I didn't invent the hashtag, although I did think of it on the bus (and I don't have a smartphone). As it goes, I'm most certainly not in favour of killing Bahar, and I don't even think that she should be sacked.

This is not the first time that she has been the subject of media attention at Goldsmiths, the university where my eyes were forced wide open on a Social Anthropology course a couple of decades ago.

I can't say that I am entirely comfortable with her style of politics, whether it is the burning of Socialist Worker, or telling white people that they are not welcome at a union screening of Dear White People, a movie which I ended up watching alone in my front room, but might have got more from if I had watched it with others and there had been a discussion about it afterwards.

Burning Books Bahar stylee
Burning Books Bahar stylee


Along with being interested in the developments at my old Uni, I have also followed the stories because I have been trying to get my head around the antics of the Intersectionalists, who have on at least one occassion chanted the Kill All Men slogan while a man was actually being attacked, and who have gone on to cheerlead other attacks, including in Liverpool and, more recently at a Football match.

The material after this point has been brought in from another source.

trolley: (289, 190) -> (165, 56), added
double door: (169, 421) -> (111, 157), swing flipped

It is unsurprising that there are those on social media who don't get the 'in-joke' contained in #KillAllWhiteMen, nor that some of them react with anger, bearing in mind that the seemingly hateful #tag seemingly mirrors the hateful behaviour that its user so passionately opposes.

It is tedious to come back from trying to build up campaigns and solidarity in my local area, only to find more activists attacking yet another individual on Twitter. Or hearing another story of an individual who has been fucked over by yet another unaccountable accountability process that could not possibly be further removed from the transformative and restorative justice ideas which spawned them in the first place.

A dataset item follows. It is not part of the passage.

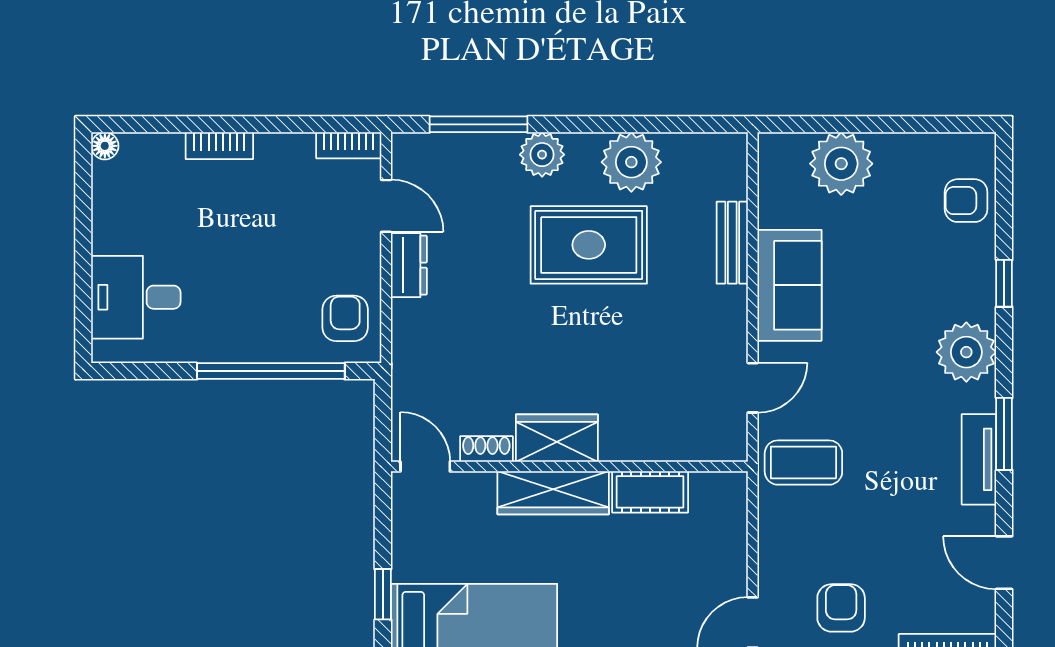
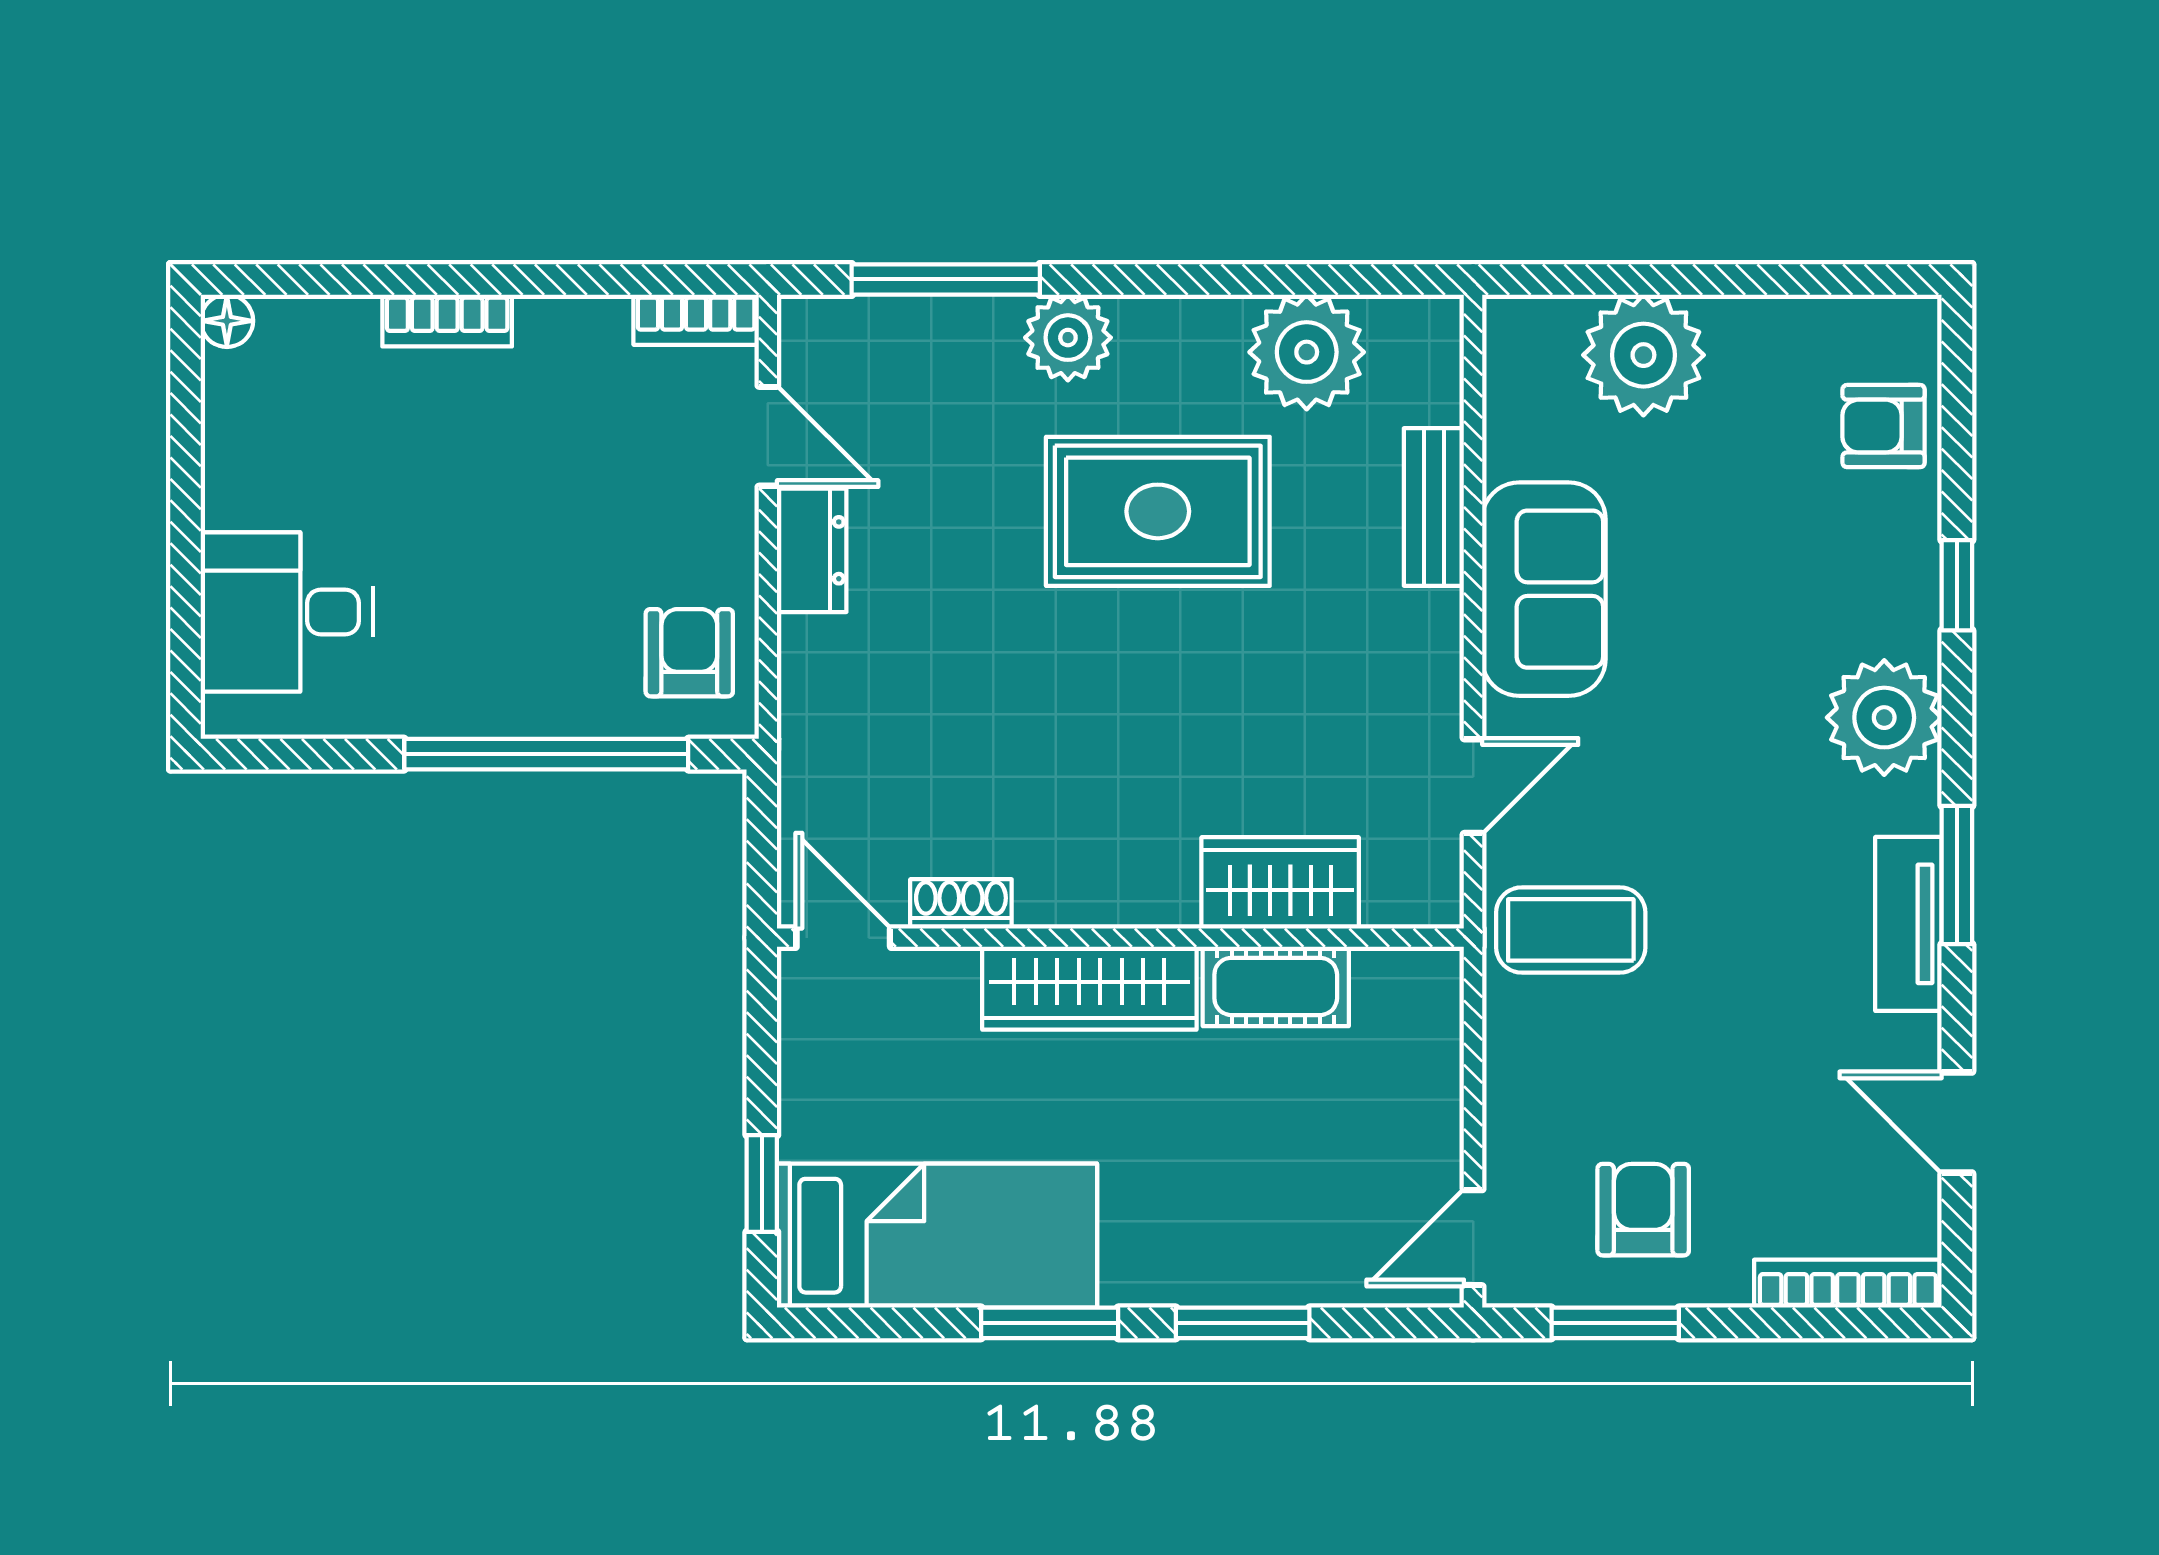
plant: (631, 162) -> (1307, 352), moved
wardrobe: (557, 438) -> (1280, 883), moved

I look forward to the day when students stop burning texts and develop cogent arguments against them, and a movement which focuses on dismantling the systemic injustices and inequality in which we are all trapped, and which affects all our behaviour to some extent.

Let's remember that most White Men haven't killed anybody, nor raped them, and that many are desperate to find ways to ditch the last vestiges of privilege that they have left, and to live as genuine equals in a world which doesn't revolve around violence, exploitation and dumb notions of supremacy.

And that when they ask for help in understanding how best they go about this they probably aren't asking to be infantilised or abused. Nor asking to be told to "shut the fuck up".

We are all fighting a political, social and economic system based on exploitation, violence, marginalisation and exclusion. Surely we should be working towards alternatives that contain none of these features as its central planks?

If I ever stopped believing in the capacity of individuals to change for the better, I would most certainly not be bothering to try and build a better world in amongst, and in spite of this fucked up movement.